Polling 625 IT and application development professionals across the United States, United Kingdom, France, and Germany, the survey verified that hybrid IT is on the rise and shows no signs of slowing down.
Fifty-six percent of respondents described their IT environment as hybrid cloud, an increase from 41 percent a year ago. On average, companies are actively using two cloud service vendors at a time.
While hybrid cloud offers a range of strategic benefits related to cost, performance, security, and productivity, it also introduces the challenge of managing more cloud access.
Cloud access solutions slowing down work
The survey found that cloud access solutions, including privileged access management software, slow down daily work for 71 percent of respondents. The biggest speed bumps were cited as configuring access (34 percent), repeatedly logging in and out (30 percent), and granting access to other users (29 percent).
These hurdles often drive users to seek risky workarounds, with 52 percent of respondents claiming they would “definitely” or at least “consider” bypassing secure access controls if they were under pressure to meet a deadline.
85 percent of respondents also share account credentials with others out of convenience, even though 70 percent understand the risks of doing so. These risks are further exacerbated when considering that 60 percent of respondents use unsecure methods to store their credentials and passwords, including in email, in non-encrypted files or folders, and on paper.
“As businesses grow their cloud environments, secure access to the cloud will continue be paramount. But when access controls lead to a productivity trade-off, as this research has shown, IT admins and developers are likely to bypass security entirely, opening the organization up to even greater cyber risk,” said Jussi Mononen, chief commercial officer at SSH.
“For privileged access management to be effective, it needs to be fast and convenient, without adding operational obstacles. It needs to be effortless.”
Orgs using public internet networks
In addition to exposing the risky behaviors of many IT and application development professionals when accessing the cloud, the survey also revealed some unwitting security gaps in organizations’ access management policies. For example, more than 40 percent of respondents use public internet networks – inherently less secure than private networks – to access internal IT resources.

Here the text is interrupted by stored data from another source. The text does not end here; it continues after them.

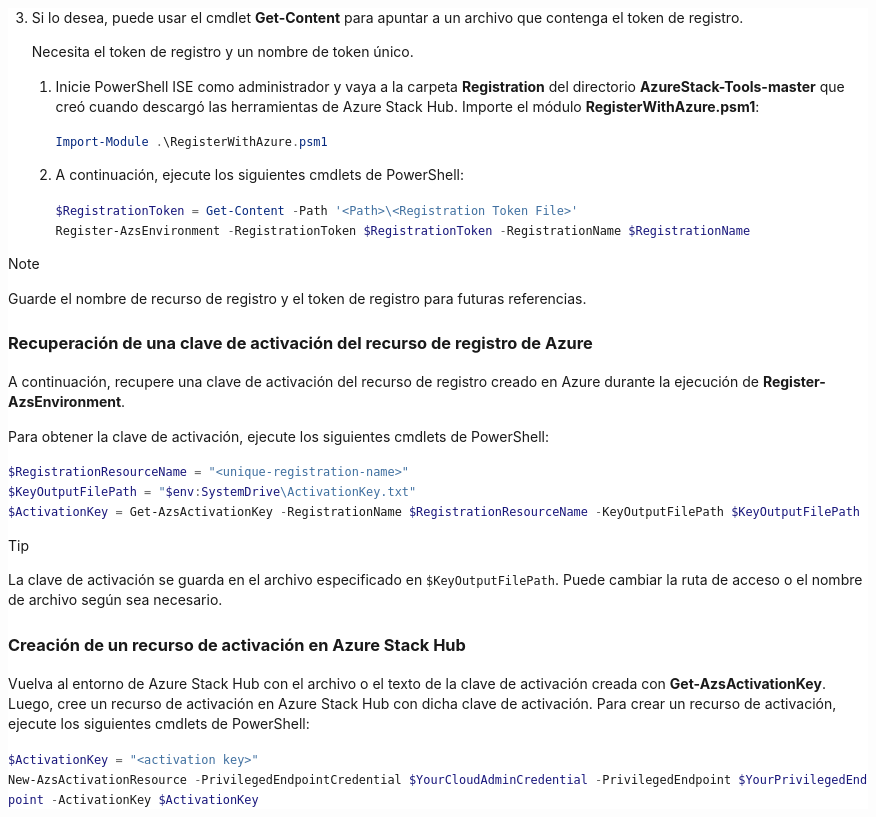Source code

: 3. Si lo desea, puede usar el cmdlet **Get-Content** para apuntar a un archivo que contenga el token de registro.

   Necesita el token de registro y un nombre de token único.

   1. Inicie PowerShell ISE como administrador y vaya a la carpeta **Registration** del directorio **AzureStack-Tools-master** que creó cuando descargó las herramientas de Azure Stack Hub. Importe el módulo **RegisterWithAzure.psm1**:

      ```powershell  
      Import-Module .\RegisterWithAzure.psm1
      ```

   2. A continuación, ejecute los siguientes cmdlets de PowerShell:

      ```powershell  
      $RegistrationToken = Get-Content -Path '<Path>\<Registration Token File>'
      Register-AzsEnvironment -RegistrationToken $RegistrationToken -RegistrationName $RegistrationName
      ```

> [!NOTE]  
> Guarde el nombre de recurso de registro y el token de registro para futuras referencias.

### <a name="retrieve-an-activation-key-from-azure-registration-resource"></a>Recuperación de una clave de activación del recurso de registro de Azure

A continuación, recupere una clave de activación del recurso de registro creado en Azure durante la ejecución de **Register-AzsEnvironment**.

Para obtener la clave de activación, ejecute los siguientes cmdlets de PowerShell:

```PowerShell
$RegistrationResourceName = "<unique-registration-name>"
$KeyOutputFilePath = "$env:SystemDrive\ActivationKey.txt"
$ActivationKey = Get-AzsActivationKey -RegistrationName $RegistrationResourceName -KeyOutputFilePath $KeyOutputFilePath
```

> [!TIP]  
> La clave de activación se guarda en el archivo especificado en `$KeyOutputFilePath`. Puede cambiar la ruta de acceso o el nombre de archivo según sea necesario.

### <a name="create-an-activation-resource-in-azure-stack-hub"></a>Creación de un recurso de activación en Azure Stack Hub

Vuelva al entorno de Azure Stack Hub con el archivo o el texto de la clave de activación creada con **Get-AzsActivationKey**. Luego, cree un recurso de activación en Azure Stack Hub con dicha clave de activación. Para crear un recurso de activación, ejecute los siguientes cmdlets de PowerShell:

```PowerShell
$ActivationKey = "<activation key>"
New-AzsActivationResource -PrivilegedEndpointCredential $YourCloudAdminCredential -PrivilegedEndpoint $YourPrivilegedEndpoint -ActivationKey $ActivationKey
```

Third-party access was also found to be a risk point, with 29 percent of respondents stating that outside contractors are given permanent access credentials to the business’ IT environment.
Permanent credentials are fundamentally risky as they provide widespread access beyond the task at hand, and can be forgotten, stolen, mismanaged, misconfigured, or lost.
Mononen continued, “When it comes to access management, simpler is safer. Methods like single sign-on can streamline the user experience significantly, by creating fewer logins and fewer entry points that reduce the forming of bad IT habits.
“There is also power in eliminating permanent access credentials entirely, using ephemeral certificates that unlock temporary ‘just-in-time’ access to IT resources, only for time needed before access automatically expires. Ultimately, reducing the capacity for human error comes down to designing security solutions that put the user first and cut out unnecessary complexity.”